_REQUIREMENT:_ In the Kerwin Medical Center page, translate this sentence into Spanish: "Not everyone who applies for a research study will be accepted."

_PASSAGE:_
Kerwin Medical Center and You

What We Do 

Dr. Kerwin and her team at Kerwin Medical Center are united around a common cause – finding the cure for Alzheimer’s disease and all other forms of dementia.  For our patients, this means that Kerwin Medical Center can serve as a bridge between their diagnosis and an opportunity to help discover the cure through clinical research.

We also recognize the need for reliable information about a diagnosis and the clinical research process. If you have any questions about our services or would like more information on how we can serve and support you, please provide your information below, or call us at the number on the bottom of the page.  We want to hear from you.

kind words from past patients

What is a research study?

A research study (also known as a clinical trial) is a medical study that is designed to answer questions about the safety of potential new drugs and to find out how well they work. These studies must be performed before a potential new medication or treatment can be approved for use in patients and sold to the general public.


It is important to test drugs and medical products in the people they are meant to help. It is also important to conduct research in a variety of different people because different people may respond differently to treatments.


For each research study, researchers develop eligibility criteria, such as age, gender, previous treatment history, and other medical conditions. Not everyone who applies for a research study will be accepted. Participants will be selected based on the eligibility criteria and the number of participants needed by the researchers.

Does participating in clinical trials cost me anything?

There is no cost to you or your insurance provider for participating in clinical trials. If you qualify for a study, study-related care would be provided at no cost to you.

Do I need health insurance to participate?

No, health insurance is not required in order to participate.

What is Early Symptomatic Alzheimer’s Disease?

Early symptomatic Alzheimer’s disease causes a slight but noticeable and measurable decline in cognitive abilities. It involves problems with memory, thinking, language, and judgment skills.


(Source: Alzheimer’s Association )

What are early signs of Alzheimer’s Disease?

Memory loss that disrupts life, challenges in planning or problem solving, difficulty completing familiar tasks, confusion with time or place, difficulty with words in speaking or writing, poor judgement and more.


(Source: )

What is a placebo and would I possibly get a placebo?

A placebo is a substance with no active drug. In this case, the placebo looks like the investigational drug but does not contain the active ingredient. If you qualify, you will be randomly assigned to either the investigational drug or a placebo. Neither you nor the study staff will know your assignment.

Are there any side effects, risks, or complications with the investigational drug?

If you pre-qualify, a member of our study team can give you information about your concerns.

Will I have to discontinue any current medications?

All clinical trials follow a protocol that includes different criteria. If you pre-qualify for a trial, a member of our study team can give you information.

What is an MRI and will I receive one?

Magnetic resonance imaging (MRI) is a medical imaging technique that uses a magnetic field and computer-generated radio waves to create detailed images of the organs and tissues in your body.


The MRI necessity and frequency is determined by the clinical trial you will be on. This information will be discussed with you when a staff member goes over the informed consent with you.


(Source: )

What is a PET Scan and will I receive one?

A positron emission tomography (PET) scan is an imaging test that helps reveal how your tissues and organs are functioning. A PET scan uses a radioactive drug (tracer) to show the differences in normal and abnormal function.


The PET scan necessity and frequency is determined by the clinical trial you will be on. This information will be discussed with you when a staff member goes over the informed consent with you.


(Source: )

What is a Lumbar Puncture and will I need one?

_RECORDS:_
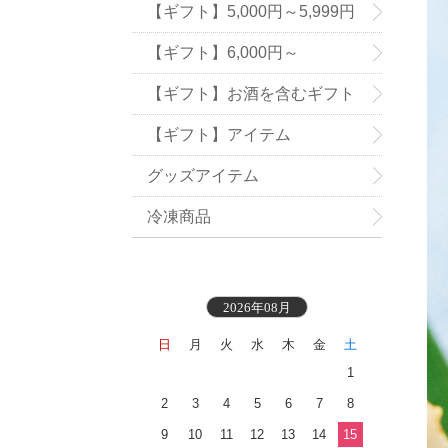
【ギフト】5,000円～5,999円
【ギフト】6,000円～
【ギフト】お酒を含むギフト
【ギフト】アイテム
グッズアイテム
冷凍商品
2026年08月
日
月
火
水
木
金
土
1
2
3
4
5
6
7
8
9
10
11
12
13
14
15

_TASK SOLUTION:_ No todas las personas que solicitan participar en un estudio de investigación serán aceptadas.